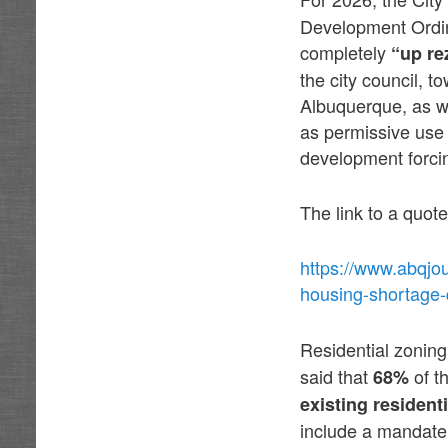
Development Ordin
completely
“up re
the city council, 
Albuquerque, as w
as permissive use 
development forcin
The link to a quote
https://www.abqjo
housing-shortage-q
Residential zonin
said that
of t
68%
existing residenti
include a mandate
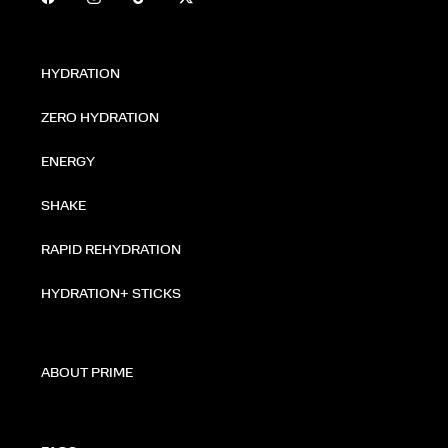
HYDRATION
ZERO HYDRATION
ENERGY
SHAKE
RAPID REHYDRATION
HYDRATION+ STICKS
ABOUT PRIME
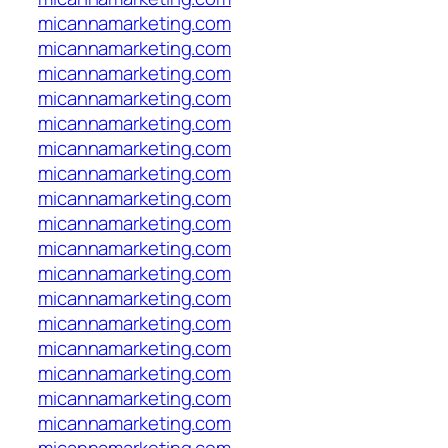
micannamarketing.com
micannamarketing.com
micannamarketing.com
micannamarketing.com
micannamarketing.com
micannamarketing.com
micannamarketing.com
micannamarketing.com
micannamarketing.com
micannamarketing.com
micannamarketing.com
micannamarketing.com
micannamarketing.com
micannamarketing.com
micannamarketing.com
micannamarketing.com
micannamarketing.com
micannamarketing.com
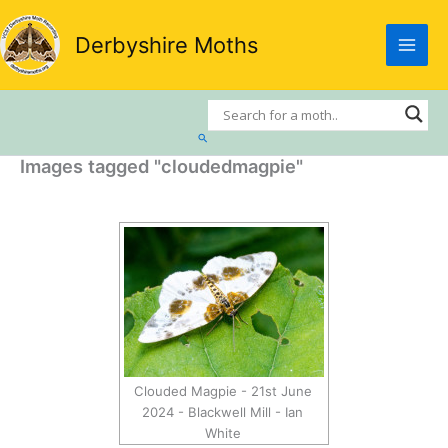
Skip
to
Derbyshire Moths
content
Search
Images tagged "cloudedmagpie"
Clouded Magpie - 21st June
2024 - Blackwell Mill - Ian
White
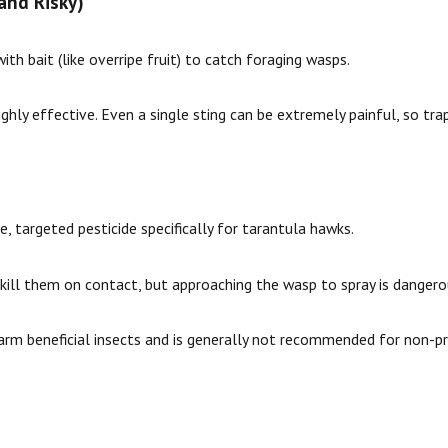
and Risky)
h bait (like overripe fruit) to catch foraging wasps.
highly effective. Even a single sting can be extremely painful, so tra
, targeted pesticide specifically for tarantula hawks.
ill them on contact, but approaching the wasp to spray is dangero
arm beneficial insects and is generally not recommended for non-pr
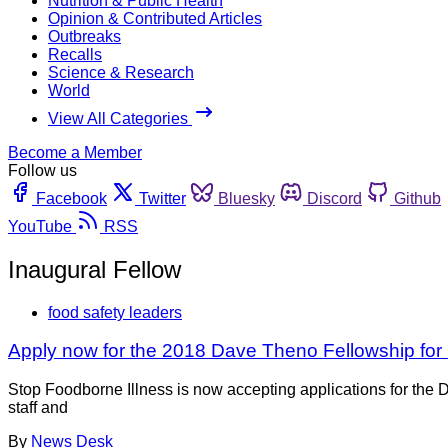
Nutrition & Public Health
Opinion & Contributed Articles
Outbreaks
Recalls
Science & Research
World
View All Categories
Become a Member
Follow us
Facebook
Twitter
Bluesky
Discord
Github
YouTube
RSS
Inaugural Fellow
food safety leaders
Apply now for the 2018 Dave Theno Fellowship for
Stop Foodborne Illness is now accepting applications for the 
staff and
By
News Desk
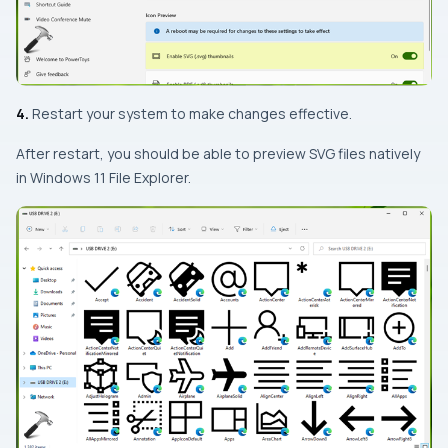
4.
Restart your system to make changes effective.
After restart, you should be able to preview SVG files natively
in Windows 11 File Explorer.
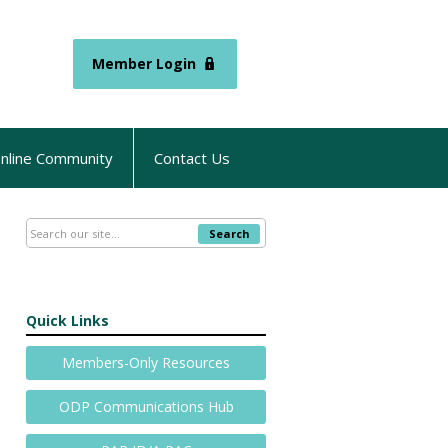
Member Login
nline Community
Contact Us
Search
Quick Links
Members-Only Resources
ODP Communications Hub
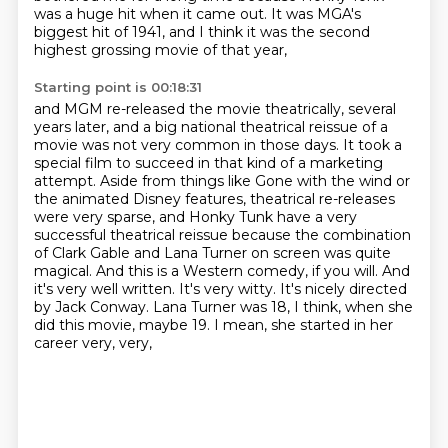
was a huge hit when it came out.
It was MGA's
biggest hit of 1941,
and I think it was the second
highest grossing movie of that year,
Starting point is 00:18:31
and MGM re-released the movie theatrically,
several
years later, and a big national theatrical reissue of a
movie was not very common in those days.
It took a
special film to succeed in that kind of a marketing
attempt. Aside from things like Gone with the
wind or
the animated Disney features, theatrical re-releases
were very sparse, and Honky Tunk have
a very
successful theatrical reissue because the combination
of Clark Gable and Lana Turner on
screen was quite
magical. And this is a Western comedy, if you will. And
it's very well
written. It's very witty. It's nicely directed
by Jack Conway. Lana Turner was 18, I think,
when she
did this movie, maybe 19. I mean, she started in her
career very, very,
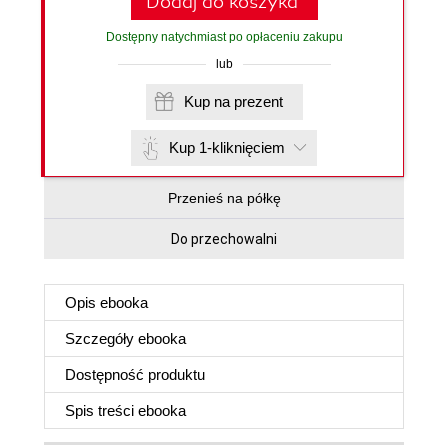
Dodaj do koszyka
Dostępny natychmiast po opłaceniu zakupu
lub
Kup na prezent
Kup 1-kliknięciem
Przenieś na półkę
Do przechowalni
Opis
ebooka
Szczegóły
ebooka
Dostępność produktu
Spis treści
ebooka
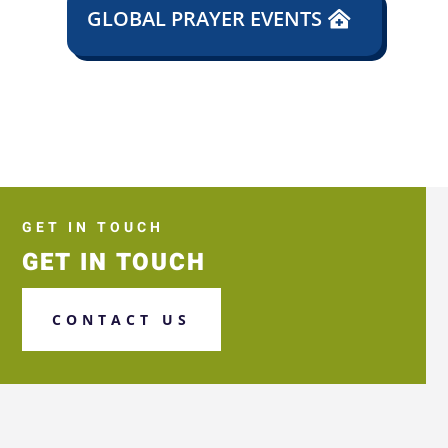
GLOBAL PRAYER EVENTS
GET IN TOUCH
GET IN TOUCH
CONTACT US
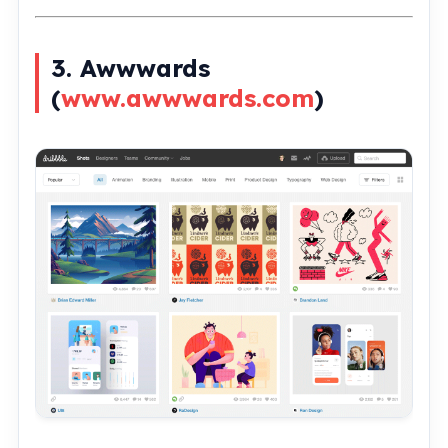
3. Awwwards
(
www.awwwards.com
)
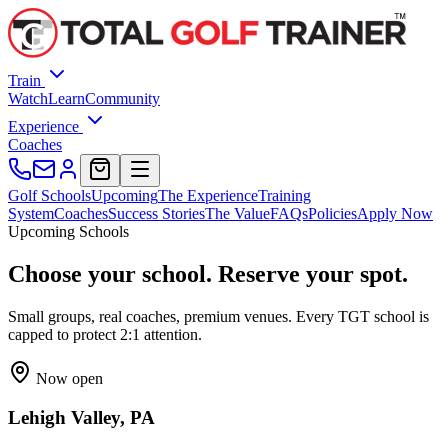
Train
Watch
Learn
Community
Experience
Coaches
Golf Schools
Upcoming
The Experience
Training
System
Coaches
Success Stories
The Value
FAQs
Policies
Apply Now
Upcoming Schools
Choose your school. Reserve your
spot
.
Small groups, real coaches, premium venues. Every TGT school is
capped to protect 2:1 attention.
Now open
Lehigh Valley, PA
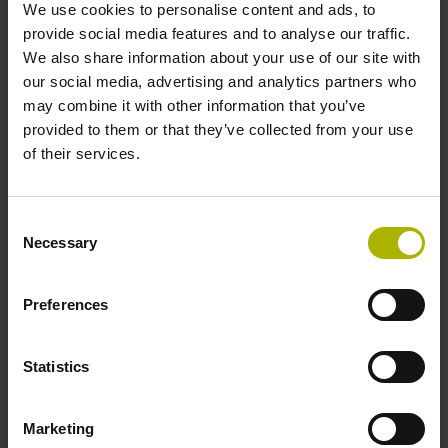
We use cookies to personalise content and ads, to
provide social media features and to analyse our traffic.
We also share information about your use of our site with
Shaft
our social media, advertising and analytics partners who
Hollow through shaft with clamping ring usable on both
may combine it with other information that you’ve
sides, diameter 12 mm
provided to them or that they’ve collected from your use
of their services.
Type of Shaft
Consent
70C
Necessary
Selection
Preferences
Protection rating
IP64 (EN60529)
Statistics
Operating temperature
Marketing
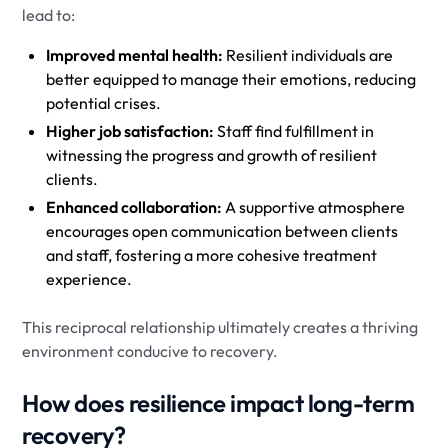
lead to:
Improved mental health:
Resilient individuals are
better equipped to manage their emotions, reducing
potential crises.
Higher job satisfaction:
Staff find fulfillment in
witnessing the progress and growth of resilient
clients.
Enhanced collaboration:
A supportive atmosphere
encourages open communication between clients
and staff, fostering a more cohesive treatment
experience.
This reciprocal relationship ultimately creates a thriving
environment conducive to recovery.
How does resilience impact long-term
recovery?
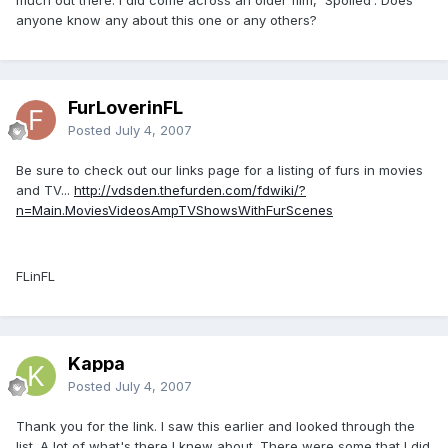
anyone know any about this one or any others?
FurLoverinFL
Posted
July 4, 2007
Be sure to check out our links page for a listing of furs in movies
and TV...
http://vdsden.thefurden.com/fdwiki/?
n=Main.MoviesVideosAmpTVShowsWithFurScenes
FLinFL
Kappa
Posted
July 4, 2007
Thank you for the link. I saw this earlier and looked through the
list. A lot of what's there I knew about. There were some that I did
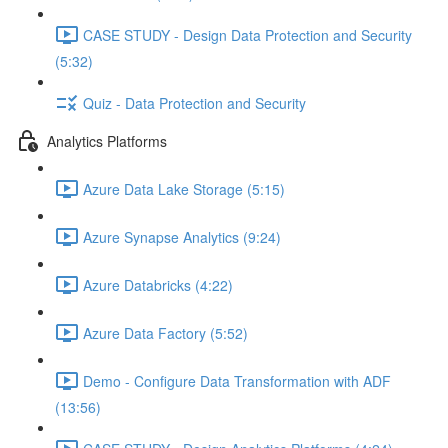
CASE STUDY - Design Data Protection and Security
(5:32)
Quiz - Data Protection and Security
Analytics Platforms
Azure Data Lake Storage (5:15)
Azure Synapse Analytics (9:24)
Azure Databricks (4:22)
Azure Data Factory (5:52)
Demo - Configure Data Transformation with ADF
(13:56)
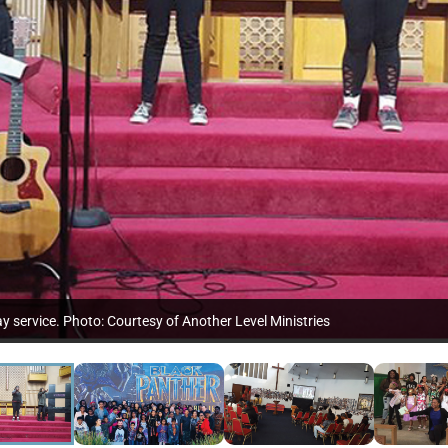
 service. Photo: Courtesy of Another Level Ministries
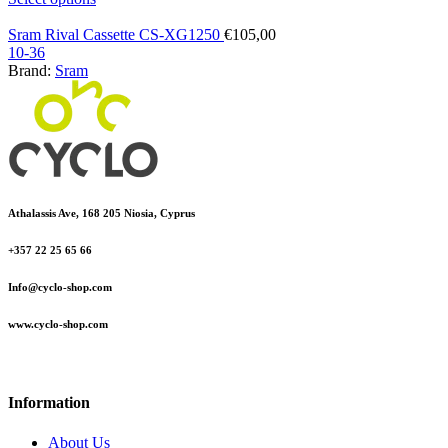
Sram Rival Cassette CS-XG1250
€
105,00
10-36
Brand:
Sram
Athalassis Ave, 168 205 Niosia, Cyprus
+357 22 25 65 66
Info@cyclo-shop.com
www.cyclo-shop.com
Information
About Us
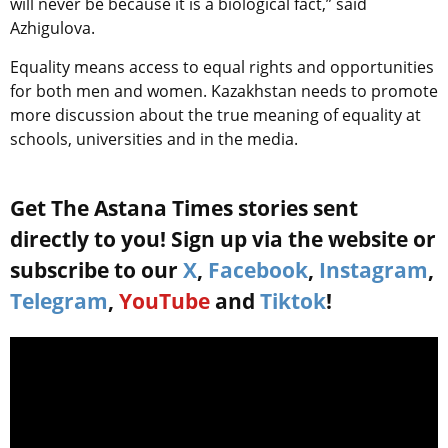
will never be because it is a biological fact,” said
Azhigulova.
Equality means access to equal rights and opportunities
for both men and women. Kazakhstan needs to promote
more discussion about the true meaning of equality at
schools, universities and in the media.
Get The Astana Times stories sent
directly to you! Sign up via the website or
subscribe to our
X
,
Facebook
,
Instagram
,
Telegram
,
YouTube
and
Tiktok
!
# # # #
_DIRECTIVE_. Which rows above contain the word "Azure" with matching capitalization? Return each of those rows in full.

_SOLUTION FOR THIS TASK_.
Azure Data Lake Storage (5:15)
Azure Synapse Analytics (9:24)
Azure Databricks (4:22)
Azure Data Factory (5:52)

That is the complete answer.